*

Culto
A medio camino

A medio camino

Hoy se estrena en cines la última trilogía del director Nicolás López con Paz Bascuñán como protagonista.

De José Luis Torres Leiva a Pablo Larraín, como metáfora de la autenticidad o como derivada del trauma histórico, la demencia y los dementes son figuras más o menos conocidas del cine chileno. Incluso para propósitos cómicos, como refrenda la olvidada Sonrisas de Chile (1970), donde un par de personajes son tenidos por orates tras ir a parar a las dependencias del Open Door.

No estoy loca, el noveno largometraje de Nicolás López, agrega insumos a esta categoría. Eso sí, acaso lo haga contrariando las expectativas de quienes disfrutaron Sin filtro (2016), la segunda cinta local más vista de la historia y que repite ahora la actriz protagónica y a la mayor parte del elenco y del equipo de realización.

Carolina (Paz Bascuñán) es una periodista del papel couché que tiene un pasar acomodado junto a un marido que dirige comerciales (Marcial Tagle) y que para su cumpleaños 38 le regala una 4×4 y un viaje a las islas griegas. Tras ocho años de matrimonio, sin embargo, las frustraciones solapadas y la imposibilidad de tener hijos se ven coronadas por un acto de traición que la lleva al límite de lo soportable. Tanto así, que la internan en una clínica siquiátrica llamada “El Edén”.

En este manicomio transcurre la mayor parte de la cinta. Y ahí se ven personajes con trastornos varios, que al comienzo le resultan amenazantes y/o insufribles a la protagonista, pero que a la larga se terminan transformando en algo parecido a una familia.

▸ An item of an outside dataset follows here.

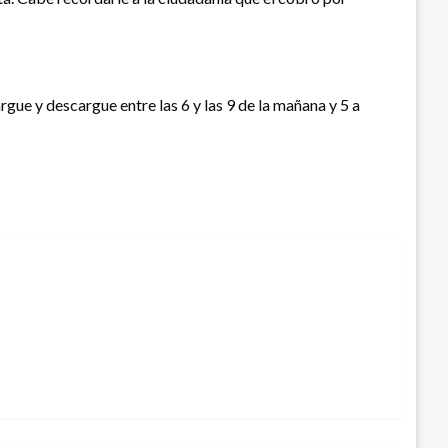
rgue y descargue entre las 6 y las 9 de la mañana y 5 a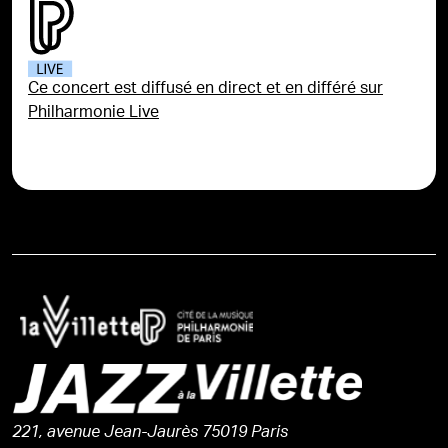
Ce concert est diffusé en direct et en différé sur
Philharmonie Live
221, avenue Jean-Jaurès 75019 Paris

Que la intriga de esta dramedia se concentre en un espacio como el señalado, habla de un pie forzado, de un zapato chino a quien nadie, en principio, la obligaba. Y una vez ahí, enfrenta no pocos problemas, siendo uno de ellos el mostrar “loquitos” simpáticos: personajes de una tecla que repiten más o menos el mismo tic. Para hacer frente a estos desafíos, el director y coguionista recurre a su manejo del timing cómico y a una herramienta que se le conoce menos: la mirada humanista y compasiva.

Este último ítem, incluso cuando cae en el pozo del parlamento cursi/cliché (“Todos estamos un poco locos”) revela, aparte de oficio, una orientación más o menos clara y le da cierto espesor a la relación madre-hija, allí donde podría no haber pasado de la moral del sketch. Tal vez esto dé cuenta de una cierta madurez y anuncie nuevas sendas. De momento, eso sí, hay una cinta que asoma a medio camino de todo.